Flor-en-la-noche levantó su cabeza con arrogancia.

—Dijo que los retratos de otros hombres están bien y que los bonitos discursos también están bien, pero que ella no podía dejar de advertir que nunca habías hecho el más ligero intento de besarme.

—¡Mujer impertinente! —dijo Abdullah—. Cuando te vi la primera vez, supuse que eras un sueño. Supuse que simplemente te desvanecerías.

—Pero —dijo Flor-en-la-noche— la segunda vez que me viste, parecías bastante seguro de que era real.

—Ciertamente —dijo Abdullah—, pero entonces habría sido improcedente porque, si lo recuerdas, no habías visto otros hombres vivos que no fuésemos tu padre y yo.

—Beatrice —dijo Flor-en-la-noche— opina que los hombres que sólo sirven para dar buenos discursos son pobres maridos.

—¡A quién le importa la princesa Beatrice! —dijo Abdullah—. ¿Qué piensas tú?

—Yo pienso… —dijo Flor-en-la-noche—, yo pienso que quiero saber porque me encontraste tan poco atractiva como para no besarme.

—¡NO te encontré poco atractiva! —vociferó Abdullah. Entonces recordó los sesenta y ocho oídos tras la cortina y añadió en un feroz susurro—. Si quieres saberlo, yo… yo nunca he besado a una joven y tú eres demasiado maravillosa para mí como para estropearlo.

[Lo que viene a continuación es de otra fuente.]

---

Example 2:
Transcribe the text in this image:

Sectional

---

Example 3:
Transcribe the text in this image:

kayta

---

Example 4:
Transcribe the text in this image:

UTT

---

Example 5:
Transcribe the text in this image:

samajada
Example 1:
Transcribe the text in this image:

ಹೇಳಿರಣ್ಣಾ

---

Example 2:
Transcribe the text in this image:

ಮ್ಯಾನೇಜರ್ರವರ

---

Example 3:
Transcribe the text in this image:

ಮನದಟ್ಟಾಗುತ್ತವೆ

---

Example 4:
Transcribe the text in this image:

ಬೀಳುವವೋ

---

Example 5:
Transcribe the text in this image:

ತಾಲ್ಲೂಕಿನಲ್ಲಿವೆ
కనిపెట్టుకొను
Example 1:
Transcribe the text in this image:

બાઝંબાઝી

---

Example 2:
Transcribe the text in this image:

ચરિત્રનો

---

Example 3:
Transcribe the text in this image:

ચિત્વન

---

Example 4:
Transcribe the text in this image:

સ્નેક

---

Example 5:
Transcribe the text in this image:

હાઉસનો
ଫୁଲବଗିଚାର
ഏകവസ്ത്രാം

Una pequeña sonrisa, precedida de un hoyuelo, nació en la boca de Flor-en-la-noche.

—¿Y a cuántas jóvenes dices que has besado?

—A ninguna —gruñó Abdullah—. ¡Soy todavía un completo amateur!

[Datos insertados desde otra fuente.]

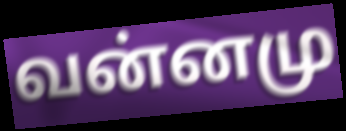
வன்னமு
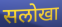
सलोखा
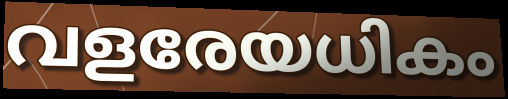
വളരേയധികം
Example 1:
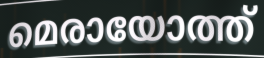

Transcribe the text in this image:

മെരായോത്ത്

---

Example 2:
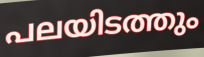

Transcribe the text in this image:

പലയിടത്തും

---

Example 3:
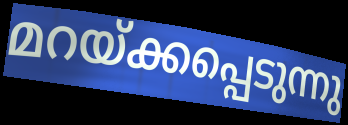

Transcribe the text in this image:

മറയ്ക്കപ്പെടുന്നു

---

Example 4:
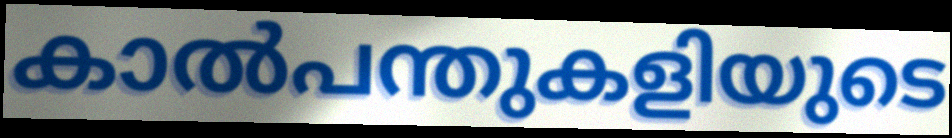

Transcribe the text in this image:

കാൽപന്തുകളിയുടെ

—Igual que yo —admitió Flor-en-la-noche—. Aunque al menos ahora sé lo suficiente como para no confundirte con una mujer. ¡Eso fue muy estúpido!

Ella gorjeó una risita. Abdullah también. Y en poco tiempo ambos estaban riéndose a carcajadas, hasta que Abdullah dijo entrecortadamente: «¡Creo que deberíamos practicar!».